[Opening Record set section]

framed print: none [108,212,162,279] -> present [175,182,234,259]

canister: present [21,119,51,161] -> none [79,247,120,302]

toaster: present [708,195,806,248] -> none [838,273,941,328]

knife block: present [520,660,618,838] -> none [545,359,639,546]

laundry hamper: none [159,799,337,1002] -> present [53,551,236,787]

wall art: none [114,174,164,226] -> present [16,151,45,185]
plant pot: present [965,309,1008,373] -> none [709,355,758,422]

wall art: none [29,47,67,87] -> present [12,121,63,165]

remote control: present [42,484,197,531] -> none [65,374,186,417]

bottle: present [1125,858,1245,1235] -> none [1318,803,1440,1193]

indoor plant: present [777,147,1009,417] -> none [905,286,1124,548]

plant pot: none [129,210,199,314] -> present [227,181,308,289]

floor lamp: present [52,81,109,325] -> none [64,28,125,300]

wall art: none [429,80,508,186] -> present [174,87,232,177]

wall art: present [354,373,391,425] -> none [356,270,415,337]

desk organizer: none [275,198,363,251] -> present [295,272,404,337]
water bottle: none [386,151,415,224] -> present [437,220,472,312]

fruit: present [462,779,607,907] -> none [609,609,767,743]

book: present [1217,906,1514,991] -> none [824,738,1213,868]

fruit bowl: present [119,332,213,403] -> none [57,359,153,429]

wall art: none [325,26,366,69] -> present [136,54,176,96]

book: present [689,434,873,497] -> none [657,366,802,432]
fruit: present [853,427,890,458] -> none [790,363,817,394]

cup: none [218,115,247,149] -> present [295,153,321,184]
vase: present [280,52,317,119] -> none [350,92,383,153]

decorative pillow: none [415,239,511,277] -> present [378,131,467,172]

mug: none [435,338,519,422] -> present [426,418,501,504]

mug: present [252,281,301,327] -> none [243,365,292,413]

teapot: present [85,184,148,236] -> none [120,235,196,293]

[Closing Record set section]

Lines of the data above that include the string "wall" must each be copied.

wall art: none [114,174,164,226] -> present [16,151,45,185]
wall art: none [29,47,67,87] -> present [12,121,63,165]
wall art: none [429,80,508,186] -> present [174,87,232,177]
wall art: present [354,373,391,425] -> none [356,270,415,337]
wall art: none [325,26,366,69] -> present [136,54,176,96]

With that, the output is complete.